Psalm 135

Ἐξομολογεῖσθε τῷ Κυρίῳ

Give Thanks to the Lord

Because the line “for His mercy endured forever” appears in each of its twenty-six verses, this Psalm, along with Psalm 134, is known in Orthodox worship as the polyeleion or “manifold mercy”. It starts with three introductory verses, as St Jerome states: ‘Give thanks to the Lord of lords’ refers to the Son. The ‘God of Gods’ to the Father. We give thanks, therefore to the Father and to the Son.’

After these verses that call for the praise of God, one may distinguish three stanzas in this Psalm. Stanza 1, verses 4-9, we may think of as the ‘cosmic stanza’, because it deals with God’s work of Creation described in Genesis.

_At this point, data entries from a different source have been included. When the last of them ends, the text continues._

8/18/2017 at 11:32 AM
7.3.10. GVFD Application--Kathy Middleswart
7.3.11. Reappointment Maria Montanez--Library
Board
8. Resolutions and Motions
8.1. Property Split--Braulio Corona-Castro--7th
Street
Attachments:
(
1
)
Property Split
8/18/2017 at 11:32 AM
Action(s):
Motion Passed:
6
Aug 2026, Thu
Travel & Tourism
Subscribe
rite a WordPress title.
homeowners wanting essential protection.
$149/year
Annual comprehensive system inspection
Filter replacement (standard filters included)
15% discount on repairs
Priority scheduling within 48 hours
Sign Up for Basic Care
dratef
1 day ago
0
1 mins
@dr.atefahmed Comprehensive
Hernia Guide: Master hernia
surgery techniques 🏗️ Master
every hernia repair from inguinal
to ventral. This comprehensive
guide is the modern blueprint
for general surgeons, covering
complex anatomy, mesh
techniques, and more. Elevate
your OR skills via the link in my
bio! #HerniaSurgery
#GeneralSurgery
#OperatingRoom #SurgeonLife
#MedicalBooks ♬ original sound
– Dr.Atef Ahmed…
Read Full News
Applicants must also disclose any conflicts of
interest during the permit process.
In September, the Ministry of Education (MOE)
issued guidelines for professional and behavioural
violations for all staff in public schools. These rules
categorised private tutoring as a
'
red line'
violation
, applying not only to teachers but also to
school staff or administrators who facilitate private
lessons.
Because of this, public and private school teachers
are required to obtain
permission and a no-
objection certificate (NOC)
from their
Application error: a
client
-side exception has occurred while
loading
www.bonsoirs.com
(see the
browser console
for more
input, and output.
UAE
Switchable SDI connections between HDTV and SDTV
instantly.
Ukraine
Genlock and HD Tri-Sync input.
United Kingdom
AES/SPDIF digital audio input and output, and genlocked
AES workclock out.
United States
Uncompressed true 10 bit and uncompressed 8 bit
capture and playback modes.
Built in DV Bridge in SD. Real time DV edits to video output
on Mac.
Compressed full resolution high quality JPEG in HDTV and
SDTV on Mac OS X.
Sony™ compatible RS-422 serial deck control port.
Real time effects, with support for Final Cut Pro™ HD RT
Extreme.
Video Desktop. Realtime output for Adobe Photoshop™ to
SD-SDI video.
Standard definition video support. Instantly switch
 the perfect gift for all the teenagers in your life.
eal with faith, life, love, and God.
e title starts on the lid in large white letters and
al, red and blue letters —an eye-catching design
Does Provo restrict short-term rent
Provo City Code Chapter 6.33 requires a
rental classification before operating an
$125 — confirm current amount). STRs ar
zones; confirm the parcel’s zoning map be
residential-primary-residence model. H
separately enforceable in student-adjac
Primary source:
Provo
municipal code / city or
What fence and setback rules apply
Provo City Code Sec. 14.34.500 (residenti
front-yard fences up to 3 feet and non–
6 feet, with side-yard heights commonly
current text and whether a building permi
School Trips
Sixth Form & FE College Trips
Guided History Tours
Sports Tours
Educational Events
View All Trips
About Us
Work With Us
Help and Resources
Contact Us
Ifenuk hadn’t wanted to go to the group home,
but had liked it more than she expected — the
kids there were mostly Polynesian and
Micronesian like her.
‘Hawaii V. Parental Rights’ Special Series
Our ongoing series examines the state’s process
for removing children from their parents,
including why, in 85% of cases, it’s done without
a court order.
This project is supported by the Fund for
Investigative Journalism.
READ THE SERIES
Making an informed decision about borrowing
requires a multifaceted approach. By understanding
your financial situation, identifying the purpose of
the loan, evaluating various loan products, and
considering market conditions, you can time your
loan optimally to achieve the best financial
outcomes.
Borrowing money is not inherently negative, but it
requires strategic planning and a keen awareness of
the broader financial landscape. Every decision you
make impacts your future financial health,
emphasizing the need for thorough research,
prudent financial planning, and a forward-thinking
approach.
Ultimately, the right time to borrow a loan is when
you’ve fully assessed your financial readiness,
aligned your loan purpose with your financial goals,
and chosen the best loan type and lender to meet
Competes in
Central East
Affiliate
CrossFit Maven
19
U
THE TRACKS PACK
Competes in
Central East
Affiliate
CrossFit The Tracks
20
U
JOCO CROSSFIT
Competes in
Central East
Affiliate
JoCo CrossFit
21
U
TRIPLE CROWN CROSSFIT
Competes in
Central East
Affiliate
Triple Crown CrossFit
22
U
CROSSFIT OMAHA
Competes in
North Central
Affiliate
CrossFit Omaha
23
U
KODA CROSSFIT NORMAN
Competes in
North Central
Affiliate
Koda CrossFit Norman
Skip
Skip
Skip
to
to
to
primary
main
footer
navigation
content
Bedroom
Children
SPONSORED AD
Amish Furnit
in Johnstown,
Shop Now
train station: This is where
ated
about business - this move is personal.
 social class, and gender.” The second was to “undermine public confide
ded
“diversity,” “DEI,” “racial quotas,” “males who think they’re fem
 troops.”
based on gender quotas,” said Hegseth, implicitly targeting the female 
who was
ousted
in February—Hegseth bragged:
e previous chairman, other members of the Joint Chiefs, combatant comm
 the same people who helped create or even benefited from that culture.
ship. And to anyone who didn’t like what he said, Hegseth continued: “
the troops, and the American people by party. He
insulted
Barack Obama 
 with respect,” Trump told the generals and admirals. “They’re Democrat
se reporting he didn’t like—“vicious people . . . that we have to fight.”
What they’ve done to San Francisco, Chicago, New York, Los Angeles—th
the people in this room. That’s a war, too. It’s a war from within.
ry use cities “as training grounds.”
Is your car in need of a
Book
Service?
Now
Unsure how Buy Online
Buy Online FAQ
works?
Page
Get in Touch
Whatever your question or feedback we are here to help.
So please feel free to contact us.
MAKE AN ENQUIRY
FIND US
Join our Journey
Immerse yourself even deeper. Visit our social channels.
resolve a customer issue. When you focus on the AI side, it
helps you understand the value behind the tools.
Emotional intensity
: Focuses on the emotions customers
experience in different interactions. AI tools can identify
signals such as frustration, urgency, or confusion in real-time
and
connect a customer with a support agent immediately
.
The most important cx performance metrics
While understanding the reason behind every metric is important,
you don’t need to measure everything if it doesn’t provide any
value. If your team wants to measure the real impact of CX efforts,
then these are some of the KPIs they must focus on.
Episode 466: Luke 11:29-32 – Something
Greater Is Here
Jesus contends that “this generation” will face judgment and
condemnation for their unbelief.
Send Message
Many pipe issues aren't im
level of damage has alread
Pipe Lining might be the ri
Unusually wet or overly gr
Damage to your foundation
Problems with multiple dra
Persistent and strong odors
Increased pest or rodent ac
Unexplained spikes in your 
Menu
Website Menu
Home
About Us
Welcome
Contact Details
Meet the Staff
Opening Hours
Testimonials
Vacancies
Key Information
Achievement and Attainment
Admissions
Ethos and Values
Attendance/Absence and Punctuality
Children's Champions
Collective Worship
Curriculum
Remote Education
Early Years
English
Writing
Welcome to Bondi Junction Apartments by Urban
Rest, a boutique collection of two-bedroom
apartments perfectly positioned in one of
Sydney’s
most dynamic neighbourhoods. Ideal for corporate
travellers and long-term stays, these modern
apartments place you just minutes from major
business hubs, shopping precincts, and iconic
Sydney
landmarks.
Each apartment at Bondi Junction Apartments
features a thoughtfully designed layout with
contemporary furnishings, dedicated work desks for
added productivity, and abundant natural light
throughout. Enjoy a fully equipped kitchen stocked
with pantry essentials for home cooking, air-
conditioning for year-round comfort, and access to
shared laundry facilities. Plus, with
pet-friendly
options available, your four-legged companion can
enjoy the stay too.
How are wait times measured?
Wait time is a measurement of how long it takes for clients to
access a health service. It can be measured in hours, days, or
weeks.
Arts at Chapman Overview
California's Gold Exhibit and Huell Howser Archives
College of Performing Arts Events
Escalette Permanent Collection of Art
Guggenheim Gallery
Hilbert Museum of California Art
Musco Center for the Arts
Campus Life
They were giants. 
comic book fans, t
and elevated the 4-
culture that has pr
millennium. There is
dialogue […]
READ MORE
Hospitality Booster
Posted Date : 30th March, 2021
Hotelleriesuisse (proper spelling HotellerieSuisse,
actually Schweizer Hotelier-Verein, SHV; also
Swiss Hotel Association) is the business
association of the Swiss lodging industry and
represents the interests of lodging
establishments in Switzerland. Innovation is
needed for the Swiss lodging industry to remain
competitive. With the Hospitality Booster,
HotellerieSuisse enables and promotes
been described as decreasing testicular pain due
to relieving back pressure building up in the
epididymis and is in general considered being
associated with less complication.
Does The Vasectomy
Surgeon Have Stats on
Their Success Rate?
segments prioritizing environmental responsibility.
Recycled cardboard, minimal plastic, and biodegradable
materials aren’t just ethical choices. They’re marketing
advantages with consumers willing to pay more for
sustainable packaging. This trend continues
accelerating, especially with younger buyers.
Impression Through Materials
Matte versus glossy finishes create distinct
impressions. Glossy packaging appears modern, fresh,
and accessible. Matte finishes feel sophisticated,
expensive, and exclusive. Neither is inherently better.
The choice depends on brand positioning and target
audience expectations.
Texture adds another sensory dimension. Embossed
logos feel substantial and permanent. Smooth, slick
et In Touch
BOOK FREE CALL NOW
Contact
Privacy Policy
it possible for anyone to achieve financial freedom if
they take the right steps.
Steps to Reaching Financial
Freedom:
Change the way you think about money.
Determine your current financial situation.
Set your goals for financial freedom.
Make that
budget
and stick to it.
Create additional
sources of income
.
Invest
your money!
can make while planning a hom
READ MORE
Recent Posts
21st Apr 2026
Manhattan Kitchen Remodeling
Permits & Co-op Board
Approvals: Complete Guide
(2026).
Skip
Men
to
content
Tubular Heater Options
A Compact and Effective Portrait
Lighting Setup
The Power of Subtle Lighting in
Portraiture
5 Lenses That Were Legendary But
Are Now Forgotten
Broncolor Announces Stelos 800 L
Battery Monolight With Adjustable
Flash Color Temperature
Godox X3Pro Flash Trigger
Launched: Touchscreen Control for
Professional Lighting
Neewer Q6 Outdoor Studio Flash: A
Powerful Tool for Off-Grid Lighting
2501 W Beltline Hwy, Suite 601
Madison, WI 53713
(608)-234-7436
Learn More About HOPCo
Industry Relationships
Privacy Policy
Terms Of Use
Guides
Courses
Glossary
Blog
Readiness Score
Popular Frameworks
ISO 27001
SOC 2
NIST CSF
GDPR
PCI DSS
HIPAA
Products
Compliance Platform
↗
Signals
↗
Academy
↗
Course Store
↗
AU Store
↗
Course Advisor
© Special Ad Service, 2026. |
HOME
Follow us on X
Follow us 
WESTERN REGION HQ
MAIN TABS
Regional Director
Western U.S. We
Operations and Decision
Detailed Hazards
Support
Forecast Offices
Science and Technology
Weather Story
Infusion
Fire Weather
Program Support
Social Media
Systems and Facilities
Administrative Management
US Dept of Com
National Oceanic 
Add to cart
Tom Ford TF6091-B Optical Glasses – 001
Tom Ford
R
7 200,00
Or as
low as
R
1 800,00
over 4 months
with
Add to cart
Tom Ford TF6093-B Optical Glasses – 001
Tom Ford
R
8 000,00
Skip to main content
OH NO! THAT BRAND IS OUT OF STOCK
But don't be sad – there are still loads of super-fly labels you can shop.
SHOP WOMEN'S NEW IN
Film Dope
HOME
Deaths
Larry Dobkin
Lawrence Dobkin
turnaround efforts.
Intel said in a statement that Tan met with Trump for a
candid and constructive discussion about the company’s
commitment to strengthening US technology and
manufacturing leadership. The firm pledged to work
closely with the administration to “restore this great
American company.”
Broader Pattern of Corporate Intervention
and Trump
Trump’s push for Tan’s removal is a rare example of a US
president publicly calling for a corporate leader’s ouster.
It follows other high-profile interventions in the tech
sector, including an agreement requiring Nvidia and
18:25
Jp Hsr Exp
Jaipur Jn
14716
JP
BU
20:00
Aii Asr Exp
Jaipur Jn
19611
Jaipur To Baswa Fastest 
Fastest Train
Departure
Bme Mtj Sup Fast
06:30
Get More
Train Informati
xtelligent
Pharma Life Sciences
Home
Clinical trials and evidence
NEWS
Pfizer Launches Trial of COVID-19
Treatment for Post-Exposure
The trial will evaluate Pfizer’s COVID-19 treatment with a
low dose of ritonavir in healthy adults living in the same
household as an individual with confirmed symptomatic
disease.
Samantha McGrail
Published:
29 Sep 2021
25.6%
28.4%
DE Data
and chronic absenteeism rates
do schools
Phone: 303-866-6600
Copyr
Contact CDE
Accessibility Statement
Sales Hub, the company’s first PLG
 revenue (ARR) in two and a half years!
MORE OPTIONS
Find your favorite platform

In Stanza 2, verses 10-22, we move from Genesis to Exodus. This is the ‘history stanza’, which contains material from the Books of Exodus, Numbers and Joshua. Stanza 3, verses 23-26, speaks of God’s continuing care for His people throughout the ages. Thus Psalm 135 pursues a threefold theme: creation, deliverance and the continued care of the redeemed, like the Nicene Creed. The mercy which He bestows on His Saints and faithful ones, is forever!

Blessed Augustine writes: ‘To Him that led His people through the wilderness.’ Us, too, He leads through the drought and bareness of this world, so we will not perish in it. ‘And Og, king of the land of Basan’. The…king of ‘confusion’. For what else does the devil heap together but confusion?’ And He gave their land as an inheritance’… ‘An inheritance for Israel His servant’. For He gives them, who once the devil owned, for a heritage to the seed of Abraham, that is, Christ. ‘For in our humiliation the Lord remembered us’… ‘And redeemed us from our enemies’ by the blood of His only-begotten Son. ‘He that gives food to all flesh’, that is, to the whole race of mankind, not Israel alone, but Gentiles also; and of this food is said, ‘My flesh is meat indeed’ (John 6:55).

Psalm 135 insists that the root of all of God’s activity is mercy. When we deal with God, everything is mercy: all we will ever discover of God will be the deepening levels of His great, abundant, overflowing, rich and endless mercy. “For His mercy endures forever” is the eternal song of the Saints!